Unsere Rundreise durch die ayurvedischen Untersuchungsmethoden und Diagnosetechniken begann mit der Pulsdiagnose und führte uns über die Zungeninspektion, die Analyse der Ausscheidungen, die Untersuchung durch Hören und Fühlen bis zur Augen- und Antlitzdiagnose.

Den Abschluss unserer Reise bildet nun die ayurvedische Anamnese, Prashna Pariksha genannt. Prashna bedeutet Frage, Pariksha Untersuchung. Das Wort „Anamnese“ stammt aus dem Griechischen und heißt „Erinnerung“. Der Therapeut befragt den Patienten systematisch, um dessen Leidensgeschichte zu erfassen und analytisch zu verstehen.

Die Anamnese (Prashna Pariksha) und die 8 Untersuchungsverfahren (Puls, Urin, Stuhl, Zunge, Hörbares, Fühlbares, Augen und Antlitz) mittels der fünf Sinne des Therapeuten (Panchendriya Pariksha) bilden zusammen die ayurvedische Diagnostik (Nidana).

Im klassischen Ayurveda wurde keine Systematik einer Anameseführung beschrieben. Meine Darstellung basiert daher auf den Erfahrungen meiner Lehrer und Kollegen und meiner eigenen 20-jährigen Praxistätigkeit.

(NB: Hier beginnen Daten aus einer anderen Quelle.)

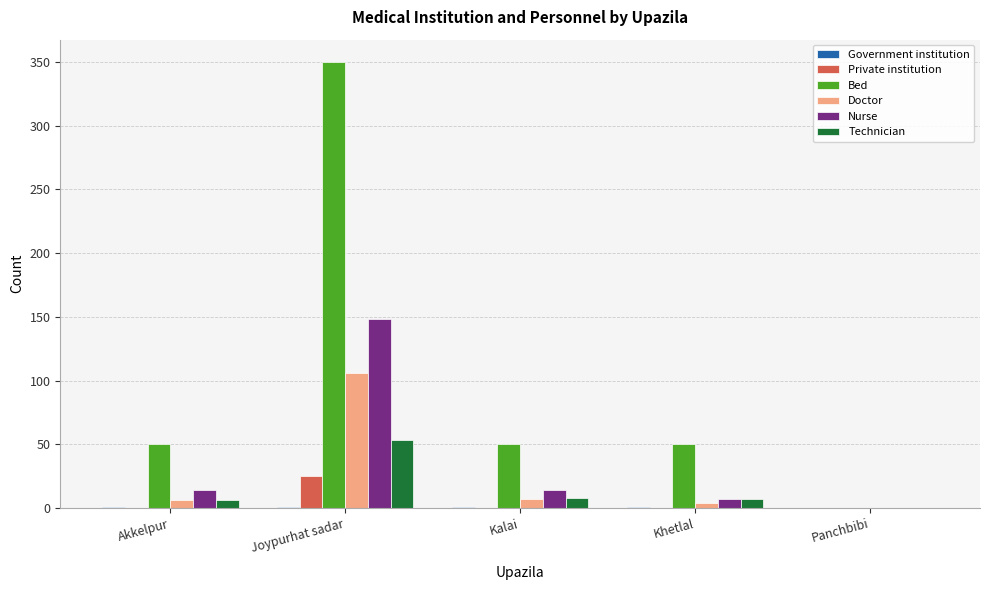

Which category has the highest value in the Private institution series?

Joypurhat sadar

Zeit für den Menschen und das Gespräch

Erstanamnesen in westlichen Arztpraxen dauern oft nicht länger als 15 Minuten, in denen die wesentlichen Beschwerden im Mittelpunkt stehen. Daran schließen sich körperliche, apparative und laboratorische Untersuchungen an, um zuletzt eine Diagnose zu stellen.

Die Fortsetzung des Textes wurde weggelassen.